28 ago 2013

El Partenón como ejemplo de perfección, sobriedad y éxtasis ajados

Prefiero subir a primera hora, cuando el sol aun poco alzado empieza a pintar las columnas dóricas de un color exacto de oro fulgente contra la tela azulísima del cielo ático con una luz rutilante, pura, crepitante, capaz de demostrar que la piedra inerte puede ser efusiva y la dureza marmórea tan dulce. El resultado de los dos últimos siglos de obras de restauración es completamente inaparente, más allá de la renovación periódica del emplazamiento de les grúas y los andamios. Siempre he visto esta ruina exactamente igual. Me incomoda que el contacto con el Partenón despierte tantos éxtasis ajados, desvaríos de simple postal. Los éxtasis es preciso renovarlos con la mentalidad y el estilo de cada época. Algunos
visitantes piensan que todas las muchachas griegas se parecen a Irene Papas y recitan a Eurípides por la calle, que los chicos tienen un cuerpo de kouros y los hombres debaten en los cafés casi como Sócrates mientras juegan al tavli o backgammon. Dicen detectar en el Partenón un campo magnético, no sé qué aura térmica, la grandeza y la tragedia de la plusvalía griega... Esas almitas vaporosas deben creer que el paisaje és una construcción mental, una elaboración del espíritu, un idilio del pensamiento, una valoración subjetiva.

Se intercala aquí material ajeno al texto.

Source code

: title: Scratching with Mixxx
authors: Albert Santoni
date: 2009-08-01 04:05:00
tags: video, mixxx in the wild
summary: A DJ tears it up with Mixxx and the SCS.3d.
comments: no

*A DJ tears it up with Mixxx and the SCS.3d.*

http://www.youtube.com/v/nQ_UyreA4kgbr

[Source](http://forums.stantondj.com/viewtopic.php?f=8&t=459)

Estoy harto de quienes se confiesan “sin aliento” al descubrir la Acrópolis “revestida por la majestad de los siglos” al doblar cualquier esquina de Atenas, de quienes dicen que la recorren con “mirada acariciadora”, de quienes aquí sienten “la llamada de los sustratos más profundos de nuestra alma”, de quienes hablan de la sombra sublime del Parnaso, del embrujo de las puestas de sol ante el mar vinoso de Ulises, de la fragante primavera de la Argólida y los olivos herederos de aquellos de Homero, Sócrates y Adriano... ¡Cuánta zaragata, cuánta fraseología de funambulistas, cuánta literatura de claqué! ¡Basta de ese color! 
El lirismo, para que sea auténtico, reclama algo de espíritu crítico y respeto de la realidad. El Partenón es como es hoy, tal como lo vemos con nuestros ojos, con los sentimientos contradictorios derivados de lo que vivimos en cada momento. Es un hecho vivo, no una triste ruina, un derribo ininteligible. Tiene una parte sublime y otra caótica, porque la antigüedad no es una cosa decorativa de frialdad académica, venerable, aburrida y definitivamente muerta. Todo lo contrario, la antigüedad es algo de principios vivos, perviventes. El Partenón es una de las construcciones más bellas y luminosas que ha levantado y maltratado el hombre en los últimos treinta siglos, un ejemplo de perfección y sobriedad, el monumento de la Atenas democrática, el símbolo actual de Grecia y de Europa, la traducción en piedra del espíritu creativo de aquel clasicismo y una imagen viva de la libertad, la belleza y la cultura, librada hoy a la vasta cohorte de visitantes, así como a mi mirada incansable y con frecuencia atónita. 
Atenas no es solamente la de la antigüedad ni la antigüedad es solamente el siglo de Pericles ni el siglo de Pericles se reduce a la Acrópolis y el Partenón. El apogeo de Pericles ocupa tres décadas de un total de tres milenios de la ciudad, la cual ha sufrido asimismo derrotas y vacíos durante largos siglos. Después de aquel zenit, los períodos siguientes de la Atenas helenística, romana, bizantina, otomana y moderna configuran igual o más aun su carácter. Yo solo dejaría entrar a los turistas una vez aclarado esto.